A new study published in Nature Communications finds evidence that as bacteria adapt to the human body, they can sometimes become more susceptible to antibiotics and therefore easier to kill.

Antibiotic resistant bacteria are bacteria that are not controlled or killed by antibiotics. They are able to survive and even multiply in the presence of an antibiotic. Most infection-causing bacteria can become resistant to at least some antibiotics.

Bacteria are increasingly becoming antibiotic-resistant, making infections such as pneumonia, tuberculosis harder to treat, leading to increased medical costs, prolonged hospital stays and higher mortality.

Opportunistic organism

Pseudomonas aeruginosa is a species of bacteria that is able to survive in harsh environments. It does not usually cause illness in healthy people, but is described as an 'opportunistic' organism, causing serious infection when our normal defenses are weakened. It is a major cause of lung infections, particularly in patients with cystic fibrosis. Researchers aimed to establish how the bacteria adapted to the environment of the lungs and whether this process impacted on bacterial resistance to antibiotic treatment.

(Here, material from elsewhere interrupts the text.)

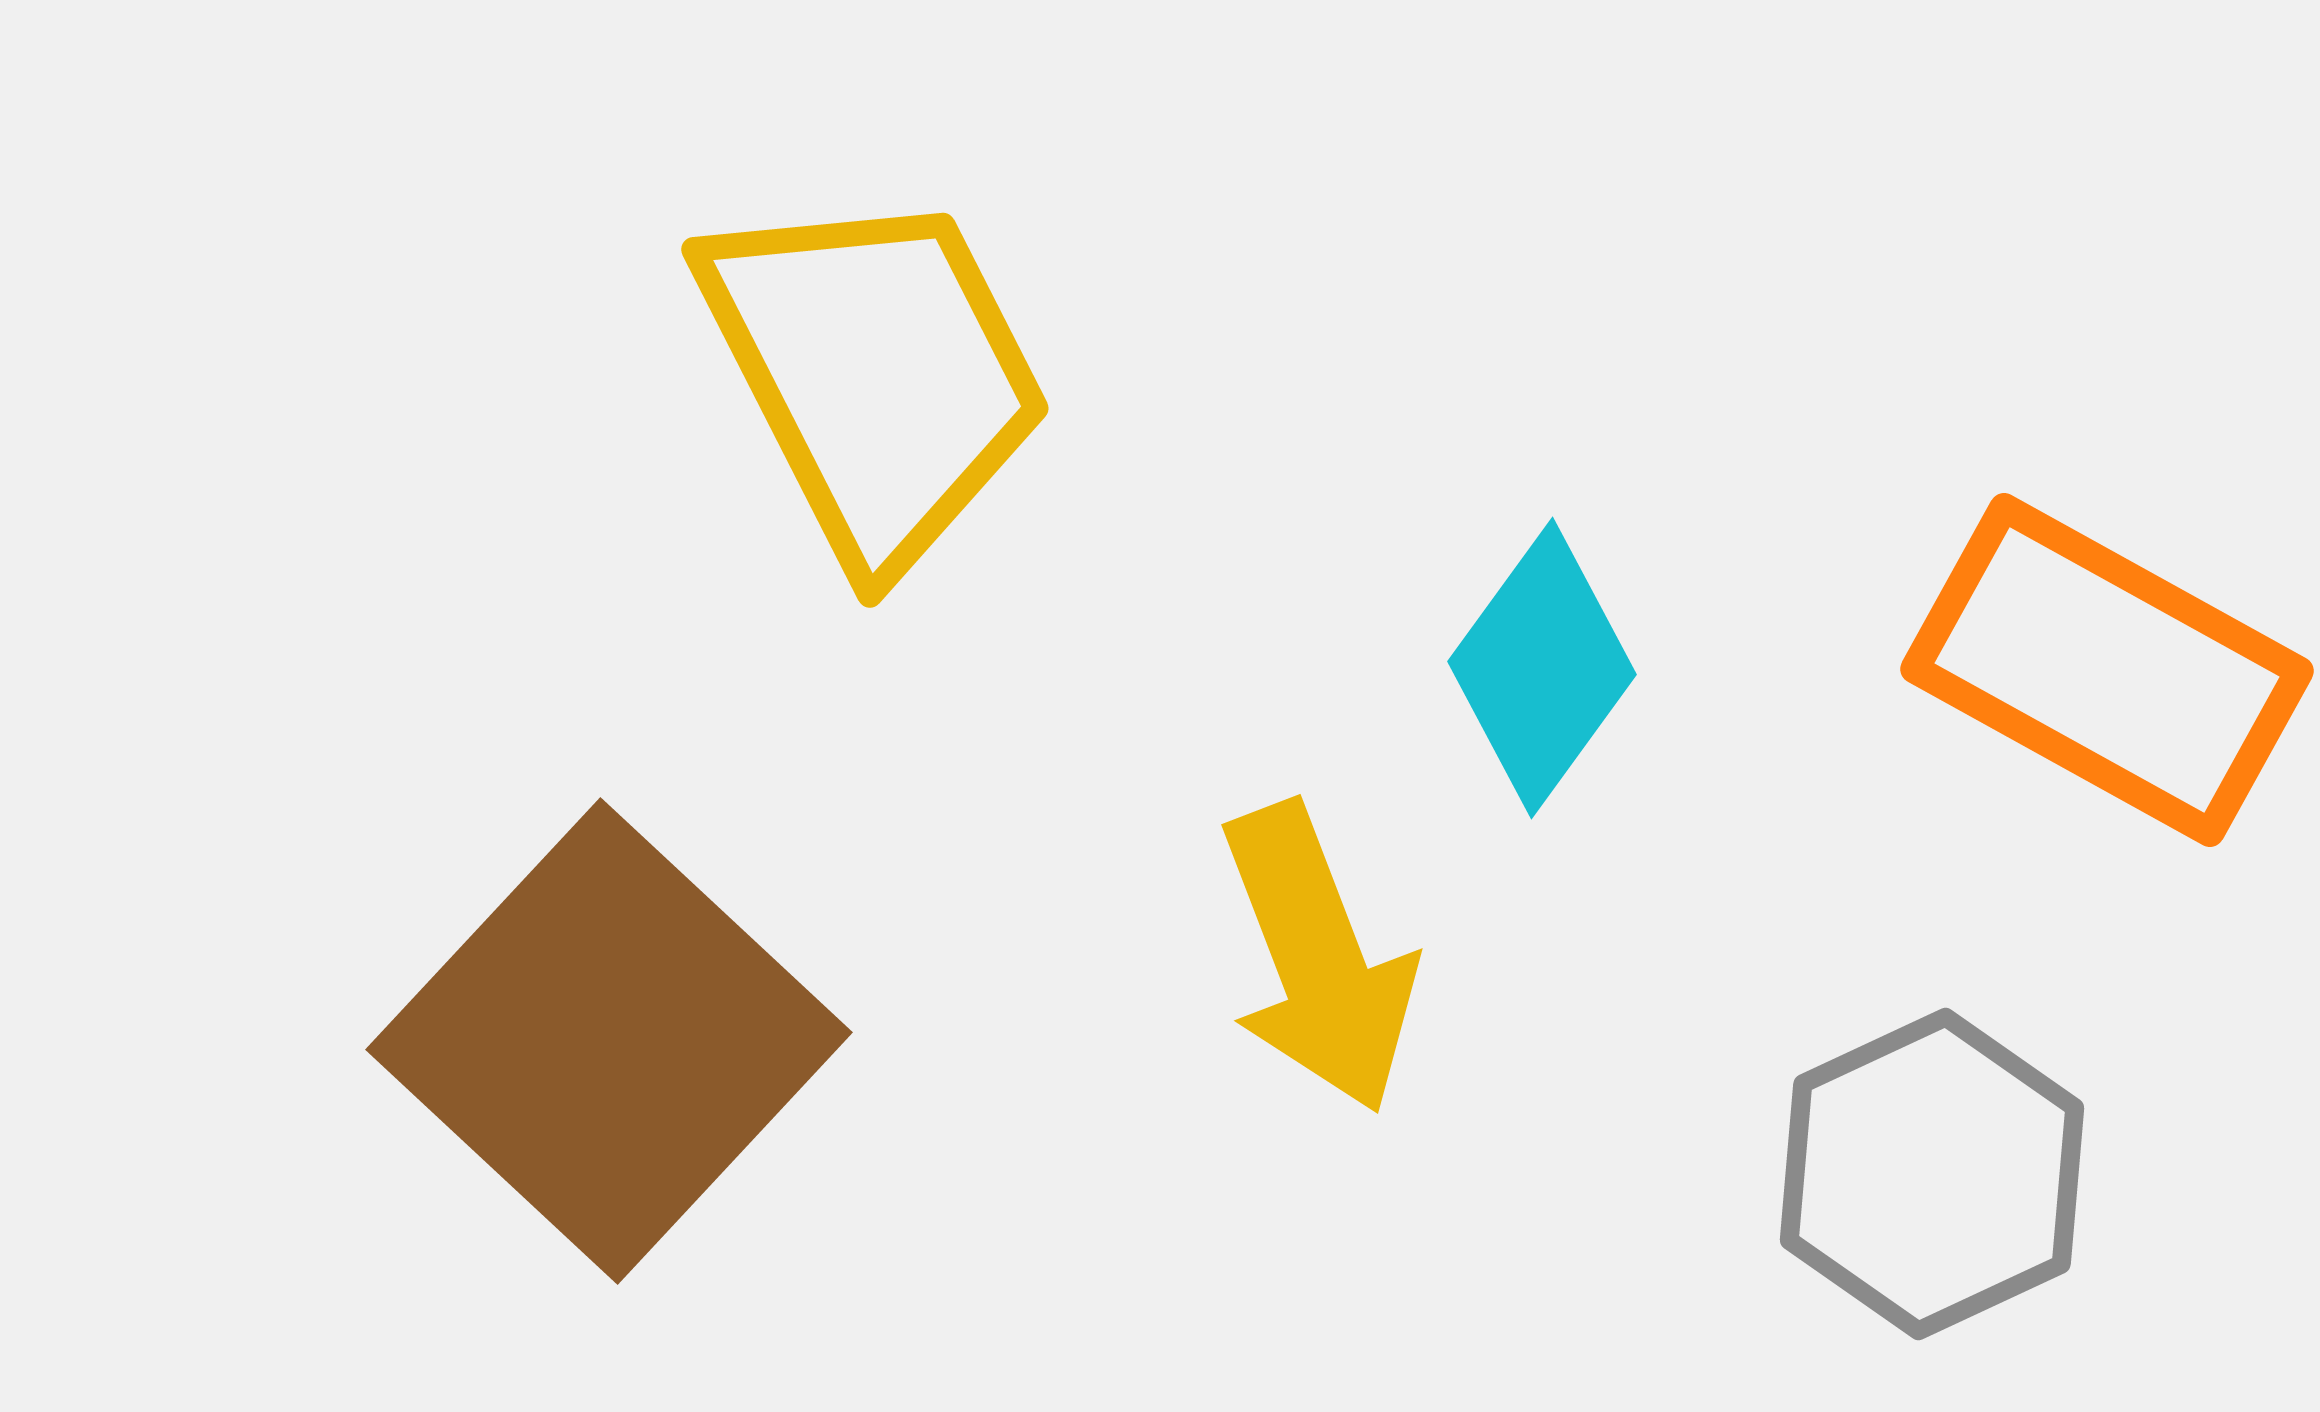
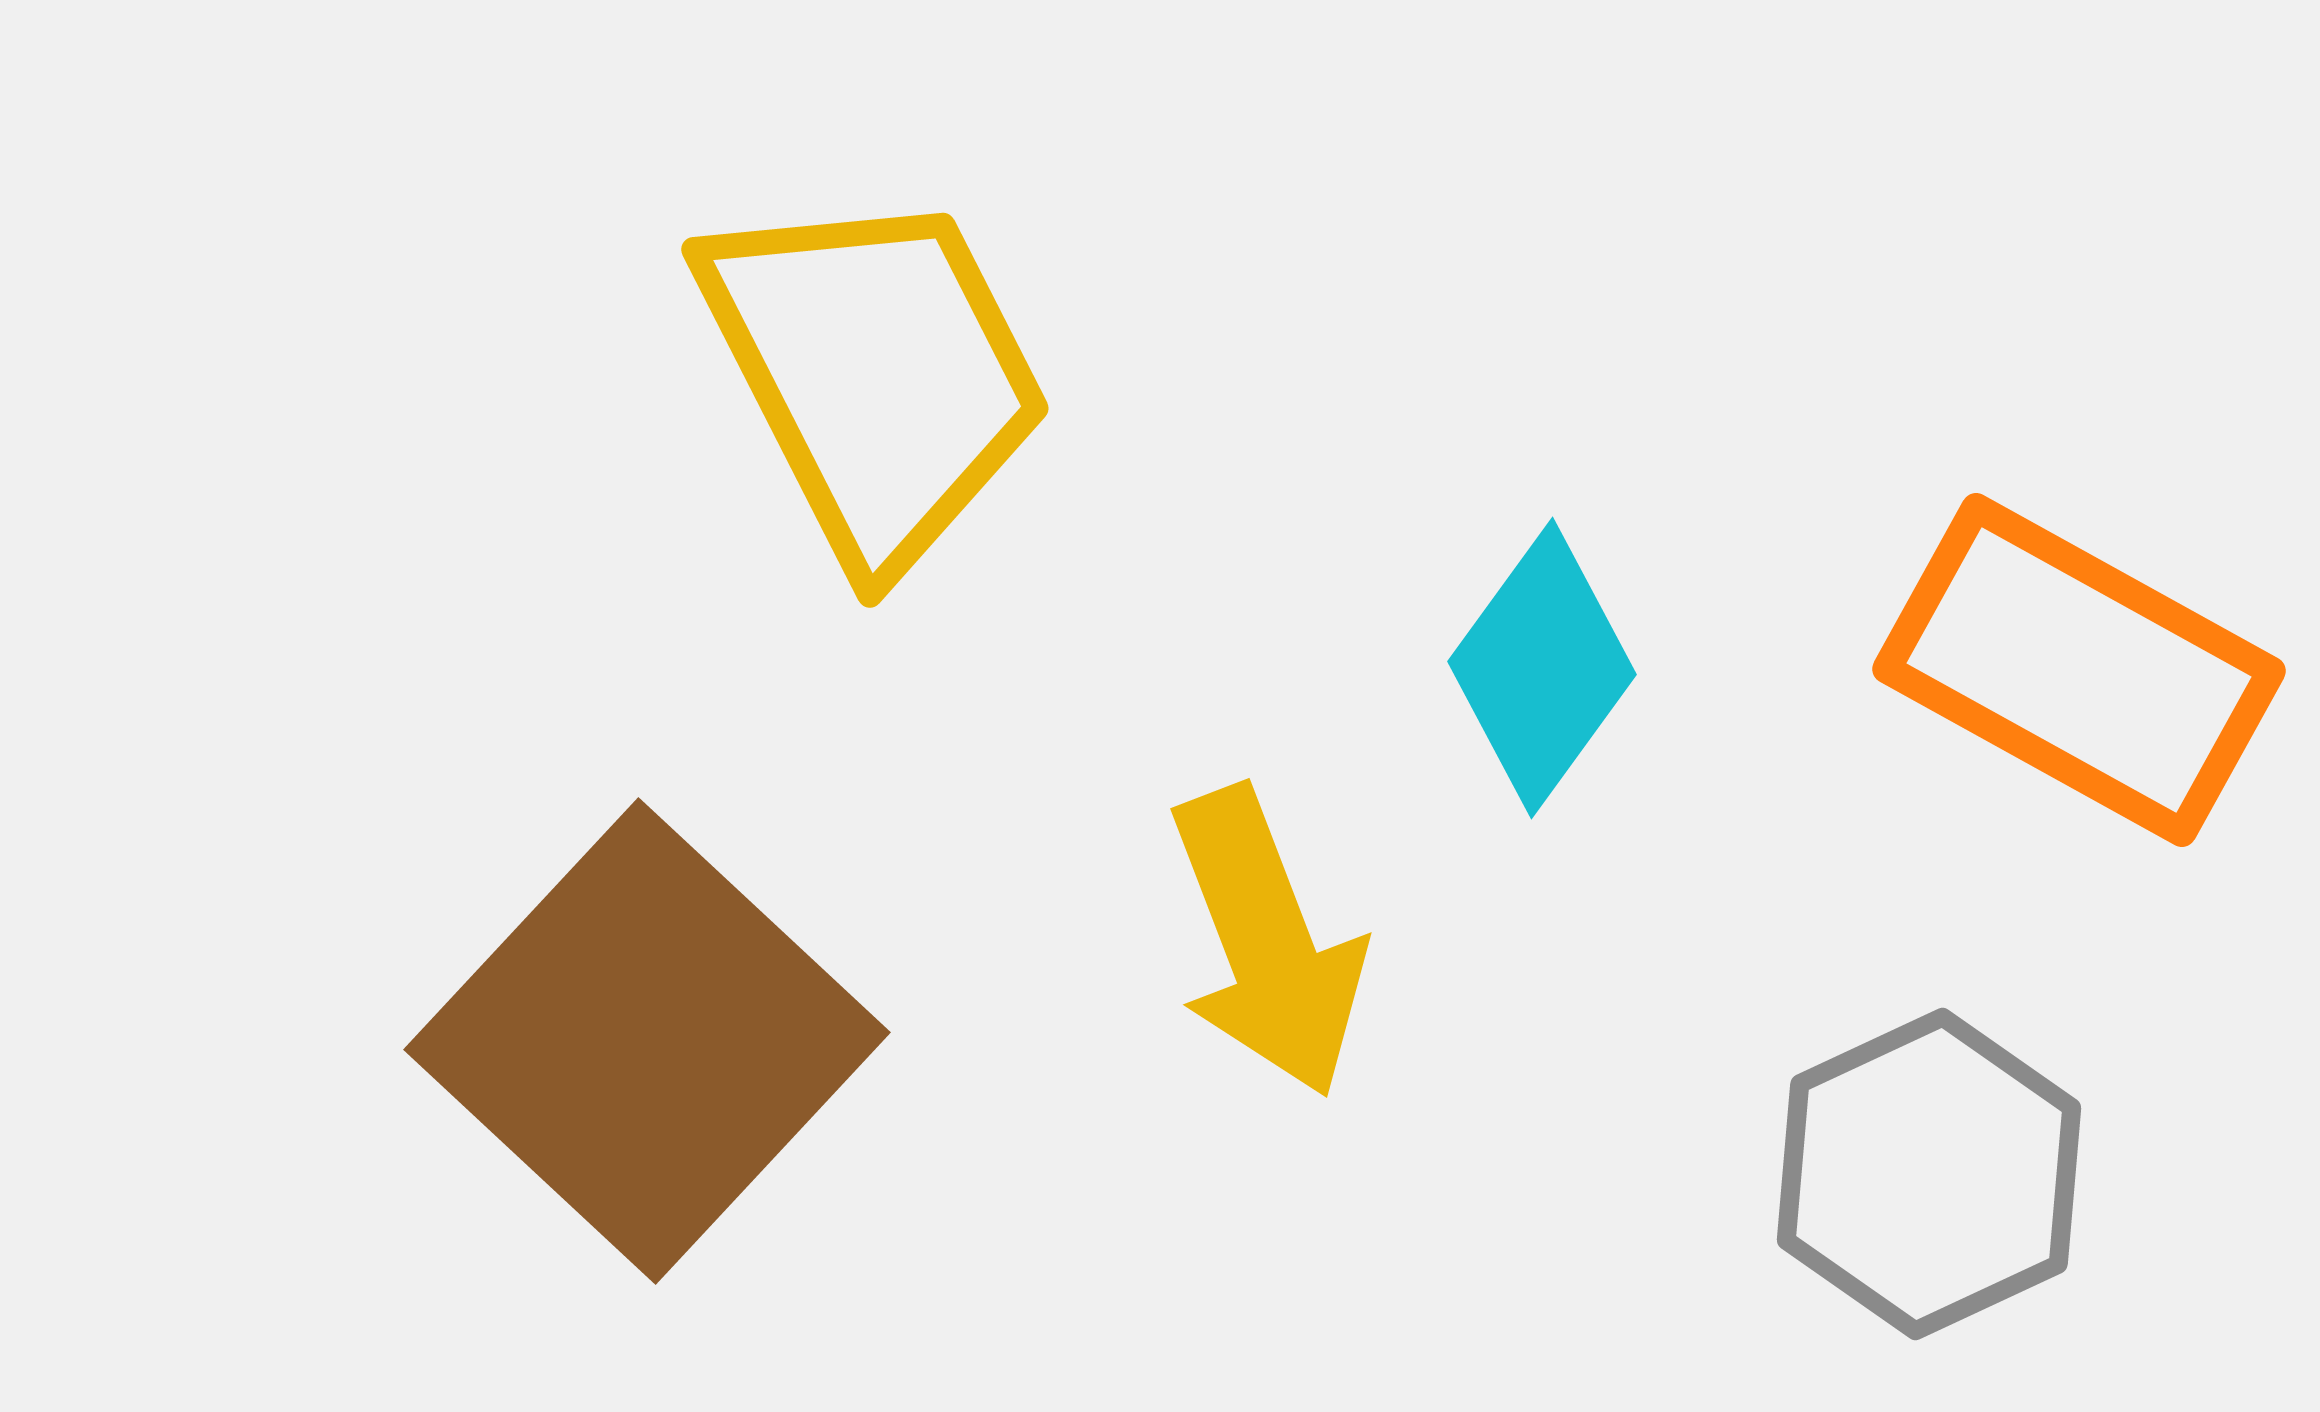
orange rectangle: moved 28 px left
yellow arrow: moved 51 px left, 16 px up
brown square: moved 38 px right
gray hexagon: moved 3 px left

Using models of long-term lung infection, the team identified mutations that appeared in the bacterial DNA over the course of infection and which led to changes in the ability of Pseudomonas to survive in the lungs. The mutations enabled the bacteria to attach to lung cells more effectively, and to resist defense molecules produced by the host immune system.

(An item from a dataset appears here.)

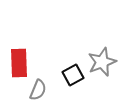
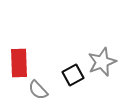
gray semicircle: rotated 115 degrees clockwise
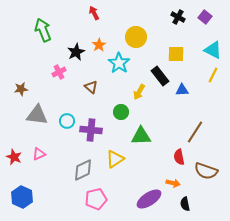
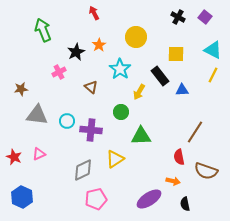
cyan star: moved 1 px right, 6 px down
orange arrow: moved 2 px up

Importantly however, the same changes also made Pseudomonas more susceptible to antibiotics, raising hopes that even bacteria that are well adapted to the lung environment could be combated with conventional antibiotics. The new study, published, sheds new light on how bacterial pathogens can change over the course of a single infection within a patient.

Cost of adaption

For a bacterium like Pseudomonas aeruginosa to survive in the lungs, it needs to adapt quickly. The human body contains an array of defenses that will quickly kill bacteria if they cannot find ways to protect themselves.

The mutations we identified in Pseudomonas in this study were important in allowing the bacteria to resist an anti-bacterial enzyme of the host immune system called lysozyme. What surprised us was that this adaptation came at a cost, in that bacteria carrying the mutation were very readily killed by antibiotics.

Co-author Dr Ian Goodhead, lecturer in infectious diseases at the University of Salford continues: "In the case of cystic fibrosis, it's clear that bacteria have a choice: survive in the lungs, or defend themselves against antibiotics. By adapting to the former, they become more susceptible to the latter, so there is a cost to the bacteria of being resistant."

The team hope the findings may lead to better diagnosis and treatment of Pseudomonas aeruginosa infection in people with cystic fibrosis, as Prof Aras Kadioglu describes: "We found that these mutations appear early in infection and may originate in Pseudomonas aeruginosa living in the nose and sinuses."

"Children with cystic fibrosis are at a high risk of developing lung infections, but it may be possible to identify infection at an early stage by taking nose swabs to look for the presence of Pseudomonas. If the bacteria are there and are carrying the mutations we identified, it may be possible to treat the patient before lung infection becomes fully established."